### Task:
Count the lines in the material below that contain the string "highest". Case counts, and only the number should be given.

### Available data:
####
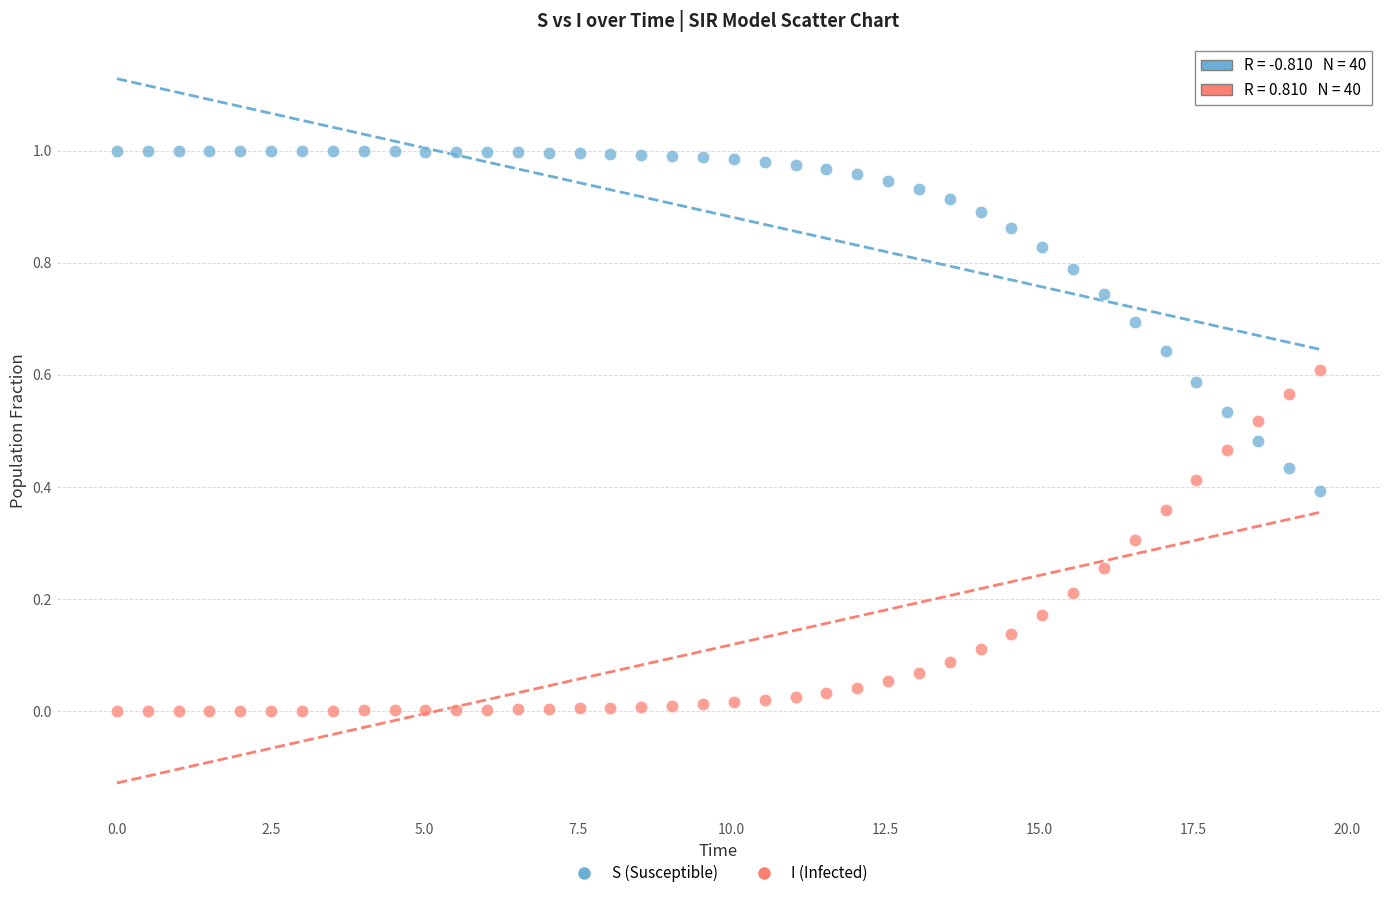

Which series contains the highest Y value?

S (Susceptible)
####
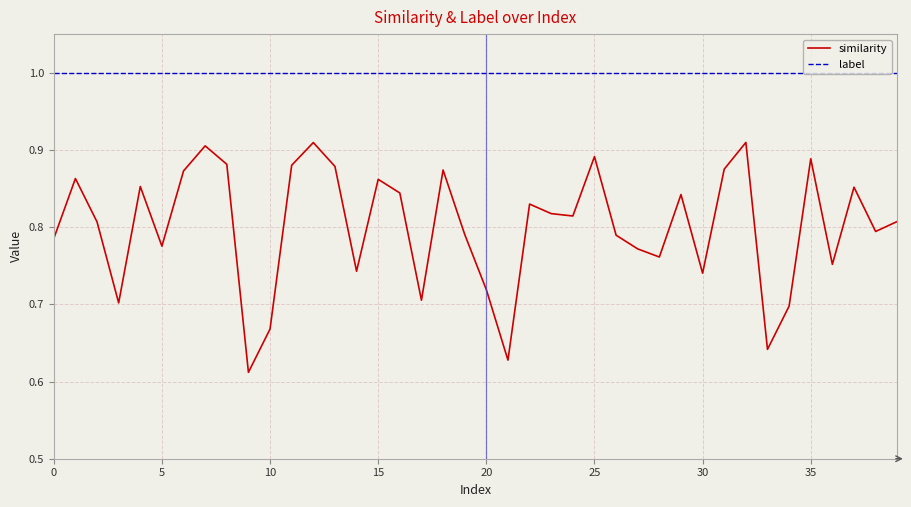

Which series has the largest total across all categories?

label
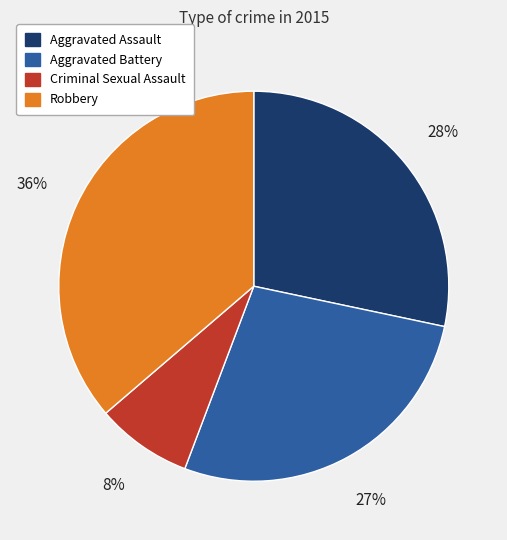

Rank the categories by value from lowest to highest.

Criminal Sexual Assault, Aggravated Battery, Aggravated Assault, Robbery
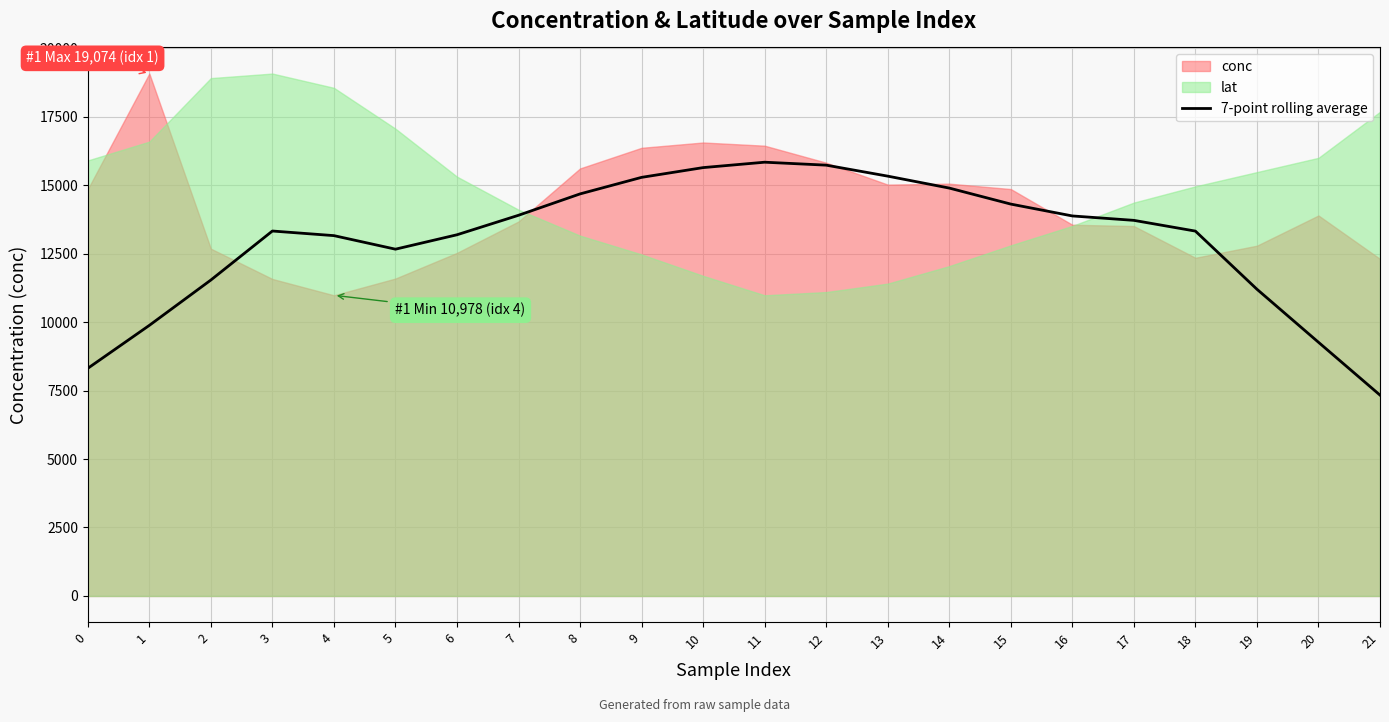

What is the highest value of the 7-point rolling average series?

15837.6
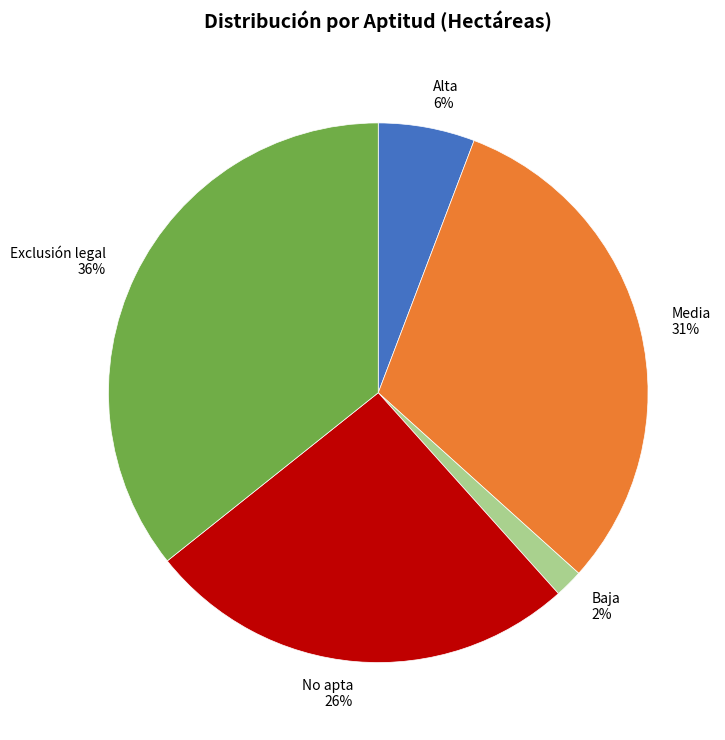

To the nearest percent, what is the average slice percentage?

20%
####
### Expected answer:
3